What the task requires:
Extend the article on the punk rock band Signals Midwest, picking up right after its final sentence.

- Origin: Cleveland, Ohio
- Genres: Punk rock
- Years active: 2008–present
- Labels: Lauren Records, Tiny Engines
- Members: Max Stern; Ryan Williamson; Jeff Russell; Steve Gibson;
- Past members: Loren Shumaker
- Website: signalsmidwest.bandcamp.com

= Signals Midwest =

American punk rock band

Signals Midwest is an American punk rock band from Cleveland, Ohio.

==History==
Signals Midwest formed in 2008. In 2009, the band self-released their first full-length album titled Burn the Blueprints. In 2011, the band released their second full-length album titled Latitudes and Longitudes after signing with the record label Tiny Engines. Also in 2011, the band released a split with Shady Ave. In 2013, the band released their third studio album and second with Tiny Engines titled Light on the Lake. In 2016, Signals Midwest released their fourth full-length album and third with Tiny Engines titled At This Age. On June 19, 2019, Signals Midwest premiered the track, “Your New Old Apartment,” off their EP Pin, which was released on August 2 via Lauren Records. On April 8, 2022, their 5th full-length album Dent was released on Lauren Records.

[Stored data]
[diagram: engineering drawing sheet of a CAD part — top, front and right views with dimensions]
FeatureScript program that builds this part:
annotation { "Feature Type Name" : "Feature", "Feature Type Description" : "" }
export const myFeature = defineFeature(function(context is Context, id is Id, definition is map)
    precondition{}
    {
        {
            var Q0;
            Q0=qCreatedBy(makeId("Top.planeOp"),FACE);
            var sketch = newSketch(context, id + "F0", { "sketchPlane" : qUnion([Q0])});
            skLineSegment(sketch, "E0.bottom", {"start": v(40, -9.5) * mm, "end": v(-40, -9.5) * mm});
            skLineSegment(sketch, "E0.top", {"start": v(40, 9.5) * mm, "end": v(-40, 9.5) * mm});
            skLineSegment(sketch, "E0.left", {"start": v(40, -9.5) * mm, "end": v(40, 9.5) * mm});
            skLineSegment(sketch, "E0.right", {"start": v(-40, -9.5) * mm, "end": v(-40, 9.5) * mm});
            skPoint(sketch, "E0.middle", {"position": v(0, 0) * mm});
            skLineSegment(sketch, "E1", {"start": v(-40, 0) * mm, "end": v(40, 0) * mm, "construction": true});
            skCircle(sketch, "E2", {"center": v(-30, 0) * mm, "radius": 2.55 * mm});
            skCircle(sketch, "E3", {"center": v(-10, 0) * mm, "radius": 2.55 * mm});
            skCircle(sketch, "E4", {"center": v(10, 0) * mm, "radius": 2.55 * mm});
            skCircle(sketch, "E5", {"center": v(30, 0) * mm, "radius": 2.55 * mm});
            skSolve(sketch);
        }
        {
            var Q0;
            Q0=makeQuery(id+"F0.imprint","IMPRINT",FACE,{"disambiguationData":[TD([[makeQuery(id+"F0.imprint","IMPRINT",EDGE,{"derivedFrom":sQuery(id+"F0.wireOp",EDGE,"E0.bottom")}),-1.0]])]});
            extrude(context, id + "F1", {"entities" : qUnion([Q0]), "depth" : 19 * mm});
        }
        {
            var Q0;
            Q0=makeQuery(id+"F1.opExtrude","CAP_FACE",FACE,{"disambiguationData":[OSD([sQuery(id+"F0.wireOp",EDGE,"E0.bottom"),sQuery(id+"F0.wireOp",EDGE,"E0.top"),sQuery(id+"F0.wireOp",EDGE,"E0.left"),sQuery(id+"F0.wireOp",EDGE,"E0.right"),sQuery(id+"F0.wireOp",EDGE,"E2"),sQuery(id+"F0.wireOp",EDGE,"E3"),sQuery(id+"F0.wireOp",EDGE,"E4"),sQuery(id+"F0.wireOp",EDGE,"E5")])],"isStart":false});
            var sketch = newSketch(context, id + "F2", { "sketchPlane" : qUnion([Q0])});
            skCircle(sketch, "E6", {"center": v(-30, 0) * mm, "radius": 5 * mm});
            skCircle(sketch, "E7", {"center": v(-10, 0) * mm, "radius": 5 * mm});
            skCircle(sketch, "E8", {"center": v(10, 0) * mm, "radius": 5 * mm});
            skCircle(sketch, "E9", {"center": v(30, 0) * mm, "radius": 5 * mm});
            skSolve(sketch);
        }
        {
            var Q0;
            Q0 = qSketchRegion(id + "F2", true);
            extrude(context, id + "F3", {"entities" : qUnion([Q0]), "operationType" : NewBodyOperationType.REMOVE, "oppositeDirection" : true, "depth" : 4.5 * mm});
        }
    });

Final result:
==Band members==
- Current members
- Max Stern – lead vocals, lead guitar
- Ryan Williamson – bass
- Jeff Russell – rhythm guitar
- Steve Gibson – drums, backing vocals

- Former members
- Loren Shumaker – bass

==Discography==
- Studio albums
- Burn the Blueprints (2009)
- Latitudes and Longitudes (2011)
- Light on the Lake (2013)
- At This Age (2016)
- Dent (2022)

- EPs
- Signals Midwest/Shady Ave. Split 7" (2011)
- French Exit/Signals Midwest Split 7" (2012)
- Signals Midwest/Worship This! Split 7" (2013)
- Wherever I Might Land (2014)
- Pin (2019)
- Signals Midwest / ANORAK! Split 7" (2024)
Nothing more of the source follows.